Internet rates may be due for a significant increase in the near future. According to researchers working with Wall Street investors, the cost of broadband internet could be set to double from current price levels.

News of the potential increase in broadband pricing came from a research note sent to investors by New Street analyst Jonathan Chaplin. The expert suggested the charge to raise prices will likely be led by Comcast as a way to make up for the slowing growth of the broadband market.

“We have argued that broadband is underpriced, given that pricing has barely increased over the past decade while broadband utility has exploded,” the researcher said. He suggested a recent price raise from Comcast for its standalone internet service could pave the way for even more increases as households continue to ditch cable and purchase internet-only services.

Chaplin said Charter would likely follow the trend in upping the cost of a basic internet connection, though suggested the telecommunications giant would wait until after it completed fully integrating the assets of Time Warner Cable, which it acquired last year for $65 billion.

New Street researchers suggested when all is said and done, “broadband pricing could double from current levels.” That would mean Comcast would charge as much as $100 per month and Charter as much as $130 per month for the most basic broadband internet service.

That potential for skyrocketing internet costs are driven by two factors, according to the researchers: the fact that the number of television subscribers continues to dwindle and that internet costs have, by their assessment, “barely increased” in recent years.

The lack of price increase may be true when it comes to the advertised prices that telecom companies show to the consumer, but the prices have undoubtedly seen a raise in recent years through price increases after promotional offers and through unlisted fees that are tacked on to the service.

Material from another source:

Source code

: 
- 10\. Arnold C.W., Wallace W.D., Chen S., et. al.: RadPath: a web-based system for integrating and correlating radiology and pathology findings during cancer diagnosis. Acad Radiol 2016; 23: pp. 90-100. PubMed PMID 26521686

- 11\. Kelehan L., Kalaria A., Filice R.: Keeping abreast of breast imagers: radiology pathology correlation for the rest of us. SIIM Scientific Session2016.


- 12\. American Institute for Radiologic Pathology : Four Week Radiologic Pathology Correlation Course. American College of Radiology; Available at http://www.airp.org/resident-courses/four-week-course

Cable providers including Comcast, Charter and even satellite TV provider DishTV —owned by AT&T—have come under fire for attaching charges like the Broadcast TV and Regional Sports fees to the bills of consumers. The extra costs are supposedly designed to recoup costs associated with airing content from regional networks and have risen dramatically in recent years. Comcast increased its fees by 50 percent in 2017.

Not addressed at all by the researchers is how the change in leadership at the United States Federal Communications Commission may impact the outlook for broadband costs. Since former Verizon lobbyist and Donald Trump appointee Ajit Pai took over as chairman of the commission, the governing body has gone lax a number of policies that may have stifled the increase in internet costs.

Pai has taken an adversarial view on net neutrality, a concept made into law during the Obama administration that said all data online must be treated equal. The rules prevented an internet service provider from blocking specific content, slowing or throttling data speeds or charging additional fees for “paid prioritization” or favoritism toward certain services.

Additionally, the FCC under his leadership has lifted a number of restrictions on telecom companies, including merger requirements placed on Charter for its acquisition of Time Warner Cable. Pai has also taken a total hands-off approach to AT&T’s attempt to purchase the Time Warner content company that owns HBO, CNN, and other major networks.

Recently, Pai suggested lowering the upload and download speed requirements for broadband, lowering the standards set on ISPs as they eye the possibility of raising prices.